• _Saved data entries_
....

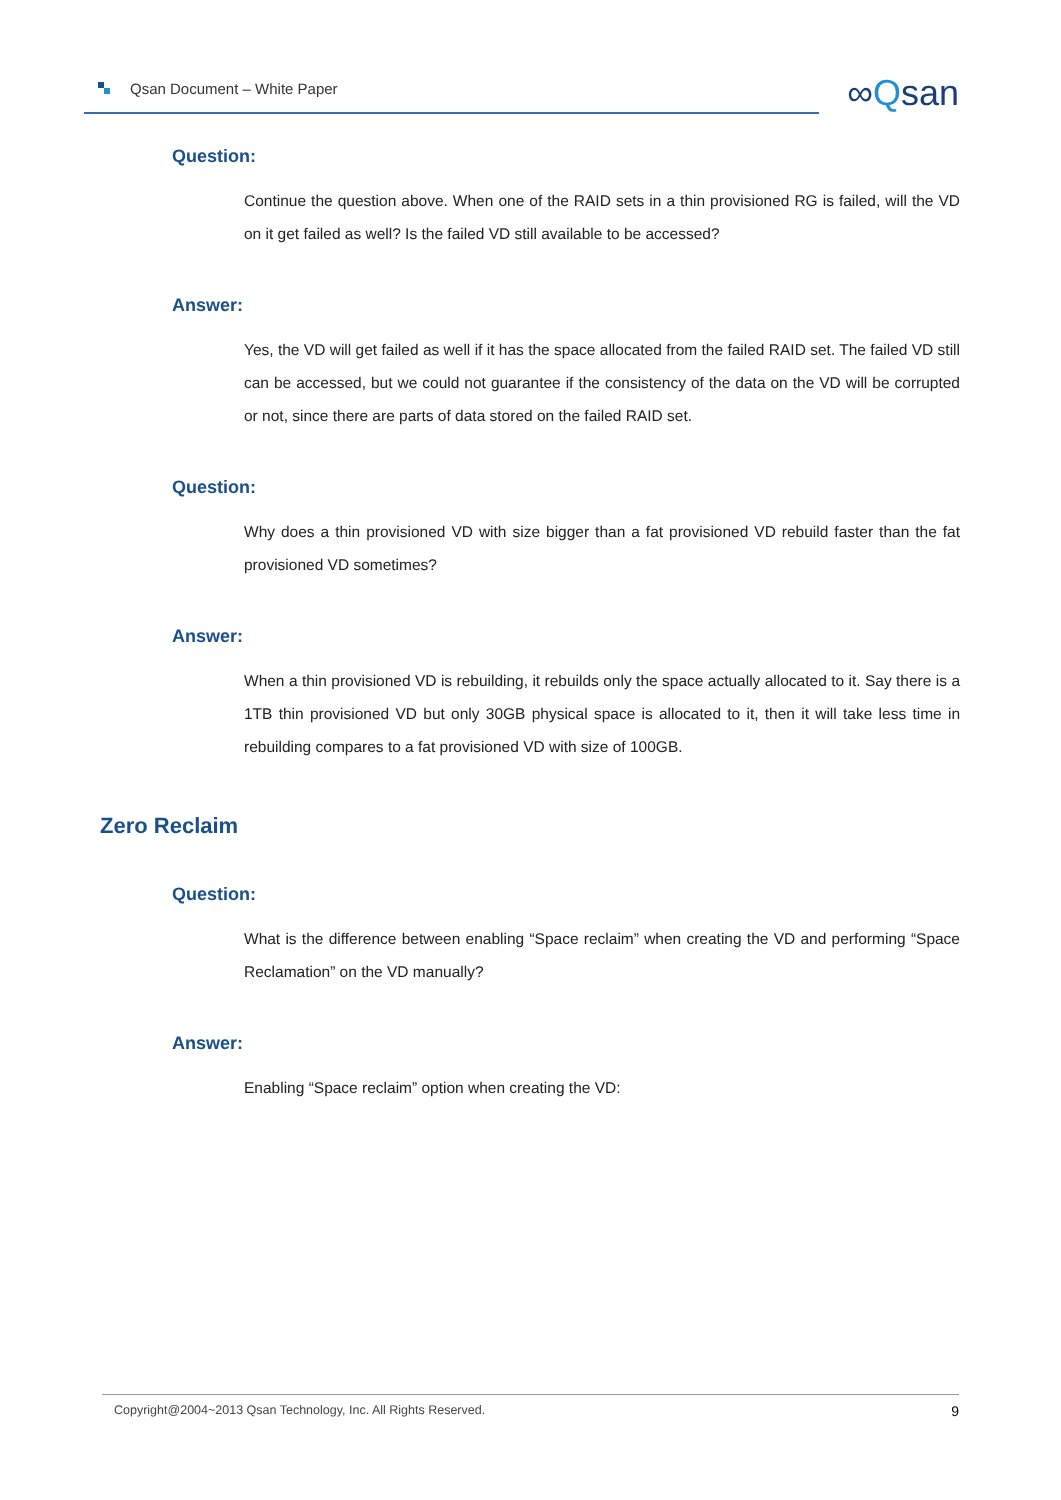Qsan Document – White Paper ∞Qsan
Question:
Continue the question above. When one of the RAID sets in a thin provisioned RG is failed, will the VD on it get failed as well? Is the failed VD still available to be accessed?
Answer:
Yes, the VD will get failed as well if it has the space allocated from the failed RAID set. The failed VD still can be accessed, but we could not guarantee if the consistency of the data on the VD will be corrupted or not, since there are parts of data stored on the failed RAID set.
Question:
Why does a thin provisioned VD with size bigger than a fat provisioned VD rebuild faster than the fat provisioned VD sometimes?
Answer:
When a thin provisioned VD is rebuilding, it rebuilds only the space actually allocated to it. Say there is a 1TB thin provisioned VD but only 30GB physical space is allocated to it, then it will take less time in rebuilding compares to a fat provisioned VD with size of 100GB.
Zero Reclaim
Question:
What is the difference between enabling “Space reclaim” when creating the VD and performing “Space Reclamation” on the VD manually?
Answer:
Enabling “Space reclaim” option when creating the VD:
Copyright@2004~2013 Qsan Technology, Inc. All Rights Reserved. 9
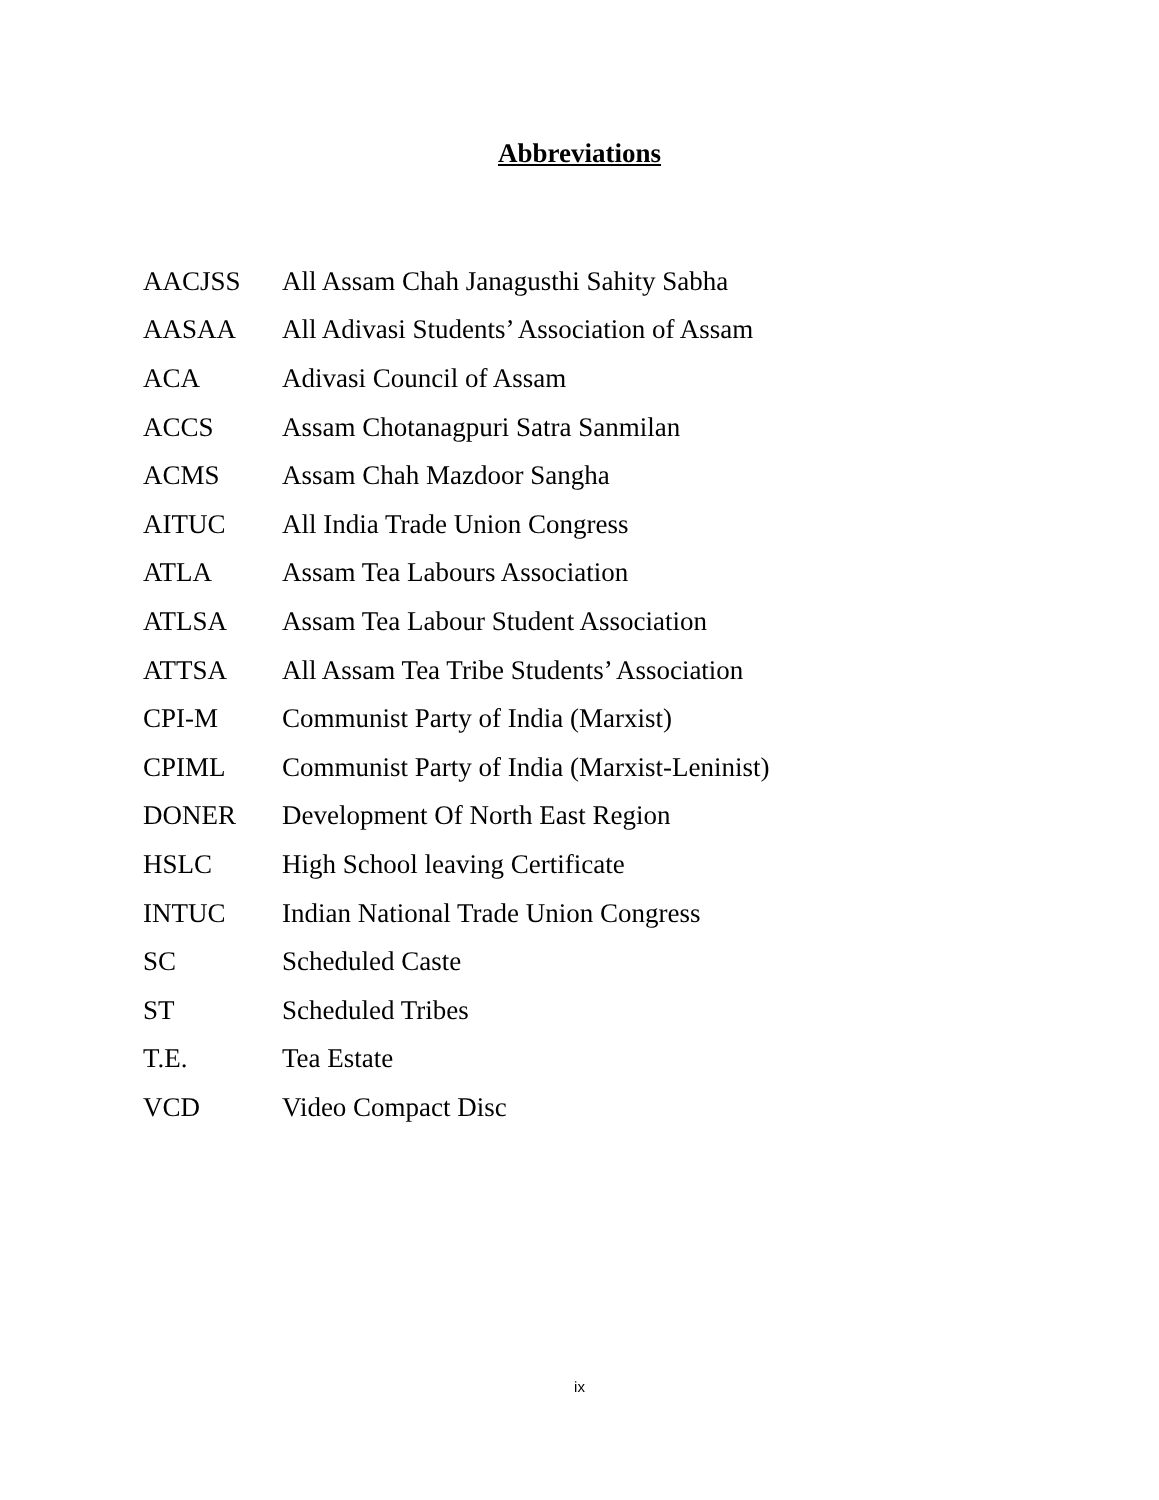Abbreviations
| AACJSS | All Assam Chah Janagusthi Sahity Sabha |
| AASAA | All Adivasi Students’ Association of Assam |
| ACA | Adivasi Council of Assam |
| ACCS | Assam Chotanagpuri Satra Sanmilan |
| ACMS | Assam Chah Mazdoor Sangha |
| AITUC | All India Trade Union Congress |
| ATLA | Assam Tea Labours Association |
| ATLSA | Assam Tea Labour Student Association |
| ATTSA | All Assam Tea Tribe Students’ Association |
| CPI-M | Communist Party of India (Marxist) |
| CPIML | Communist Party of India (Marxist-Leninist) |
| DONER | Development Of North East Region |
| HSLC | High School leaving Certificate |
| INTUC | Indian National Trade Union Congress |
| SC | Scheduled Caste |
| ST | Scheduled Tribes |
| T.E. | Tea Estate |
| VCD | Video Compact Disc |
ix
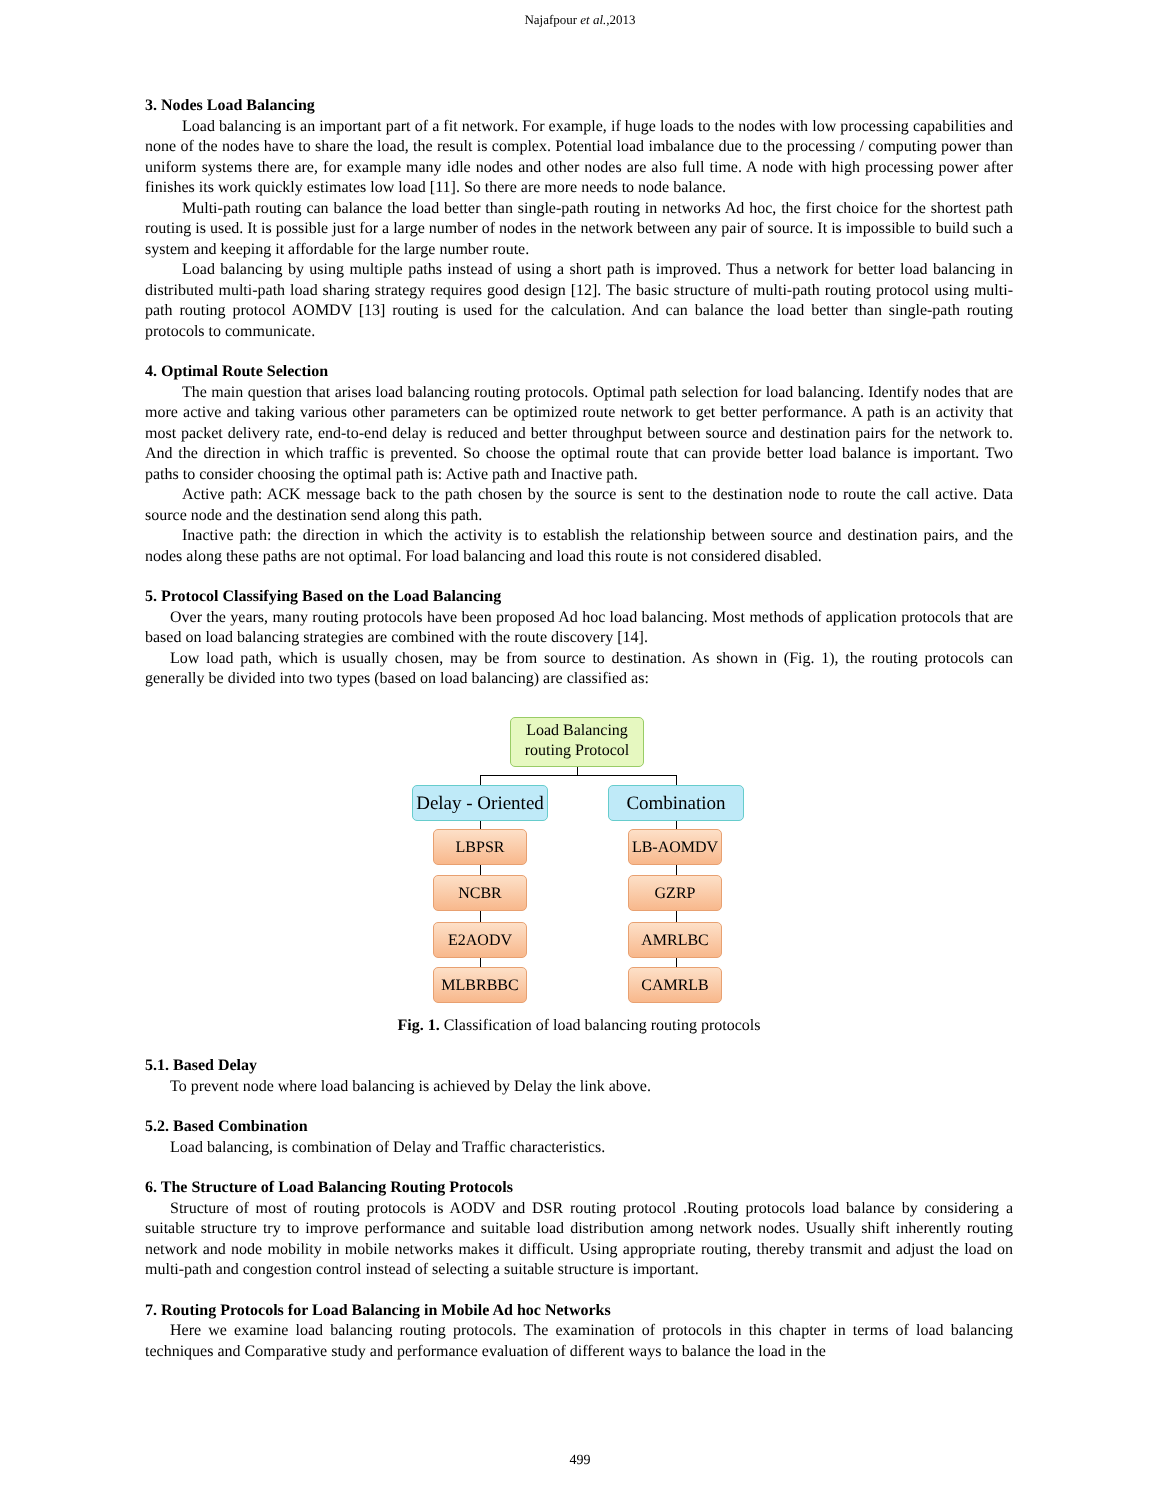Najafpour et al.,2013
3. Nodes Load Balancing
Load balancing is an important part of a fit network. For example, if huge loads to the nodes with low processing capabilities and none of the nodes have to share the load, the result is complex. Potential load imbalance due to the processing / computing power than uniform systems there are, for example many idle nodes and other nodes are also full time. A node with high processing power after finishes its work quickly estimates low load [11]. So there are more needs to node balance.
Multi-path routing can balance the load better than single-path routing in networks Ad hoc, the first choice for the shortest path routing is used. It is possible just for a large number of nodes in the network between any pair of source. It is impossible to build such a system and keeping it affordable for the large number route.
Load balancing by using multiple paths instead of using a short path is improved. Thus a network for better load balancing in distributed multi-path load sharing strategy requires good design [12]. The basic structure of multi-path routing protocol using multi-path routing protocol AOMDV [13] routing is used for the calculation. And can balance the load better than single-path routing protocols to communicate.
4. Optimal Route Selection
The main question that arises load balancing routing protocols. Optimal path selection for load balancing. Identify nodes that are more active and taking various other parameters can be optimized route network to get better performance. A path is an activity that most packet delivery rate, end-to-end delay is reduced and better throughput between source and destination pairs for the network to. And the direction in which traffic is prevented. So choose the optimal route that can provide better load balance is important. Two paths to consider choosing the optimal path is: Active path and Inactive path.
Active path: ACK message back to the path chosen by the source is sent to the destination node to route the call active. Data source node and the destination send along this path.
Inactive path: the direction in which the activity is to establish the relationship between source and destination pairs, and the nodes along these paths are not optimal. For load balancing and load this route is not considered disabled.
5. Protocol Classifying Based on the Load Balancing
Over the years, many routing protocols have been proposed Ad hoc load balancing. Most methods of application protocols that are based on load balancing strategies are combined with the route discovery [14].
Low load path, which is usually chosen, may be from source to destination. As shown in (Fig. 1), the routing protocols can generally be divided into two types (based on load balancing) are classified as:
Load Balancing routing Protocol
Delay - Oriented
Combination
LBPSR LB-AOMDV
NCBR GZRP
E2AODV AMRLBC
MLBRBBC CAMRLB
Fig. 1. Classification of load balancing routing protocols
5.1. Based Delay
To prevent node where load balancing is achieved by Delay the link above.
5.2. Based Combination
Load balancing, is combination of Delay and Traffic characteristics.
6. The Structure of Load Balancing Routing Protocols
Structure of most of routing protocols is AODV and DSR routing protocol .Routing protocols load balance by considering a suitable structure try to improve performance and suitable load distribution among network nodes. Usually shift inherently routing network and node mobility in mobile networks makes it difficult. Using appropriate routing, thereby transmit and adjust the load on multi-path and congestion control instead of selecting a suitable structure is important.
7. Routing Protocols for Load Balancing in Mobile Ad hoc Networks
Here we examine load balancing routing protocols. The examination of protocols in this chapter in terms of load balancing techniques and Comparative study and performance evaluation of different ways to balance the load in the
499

....

• _Your instructions_
Reproduce the records exactly, starting with their first line and ending with the line that contains "3. Nodes Load Balancing", though pictures should be dropped.

• _Exercise result_
Qsan Document – White Paper ∞Qsan
Question:
Continue the question above. When one of the RAID sets in a thin provisioned RG is failed, will the VD on it get failed as well? Is the failed VD still available to be accessed?
Answer:
Yes, the VD will get failed as well if it has the space allocated from the failed RAID set. The failed VD still can be accessed, but we could not guarantee if the consistency of the data on the VD will be corrupted or not, since there are parts of data stored on the failed RAID set.
Question:
Why does a thin provisioned VD with size bigger than a fat provisioned VD rebuild faster than the fat provisioned VD sometimes?
Answer:
When a thin provisioned VD is rebuilding, it rebuilds only the space actually allocated to it. Say there is a 1TB thin provisioned VD but only 30GB physical space is allocated to it, then it will take less time in rebuilding compares to a fat provisioned VD with size of 100GB.
Zero Reclaim
Question:
What is the difference between enabling “Space reclaim” when creating the VD and performing “Space Reclamation” on the VD manually?
Answer:
Enabling “Space reclaim” option when creating the VD:
Copyright@2004~2013 Qsan Technology, Inc. All Rights Reserved. 9
Abbreviations
| AACJSS | All Assam Chah Janagusthi Sahity Sabha |
| AASAA | All Adivasi Students’ Association of Assam |
| ACA | Adivasi Council of Assam |
| ACCS | Assam Chotanagpuri Satra Sanmilan |
| ACMS | Assam Chah Mazdoor Sangha |
| AITUC | All India Trade Union Congress |
| ATLA | Assam Tea Labours Association |
| ATLSA | Assam Tea Labour Student Association |
| ATTSA | All Assam Tea Tribe Students’ Association |
| CPI-M | Communist Party of India (Marxist) |
| CPIML | Communist Party of India (Marxist-Leninist) |
| DONER | Development Of North East Region |
| HSLC | High School leaving Certificate |
| INTUC | Indian National Trade Union Congress |
| SC | Scheduled Caste |
| ST | Scheduled Tribes |
| T.E. | Tea Estate |
| VCD | Video Compact Disc |
ix
Najafpour et al.,2013
3. Nodes Load Balancing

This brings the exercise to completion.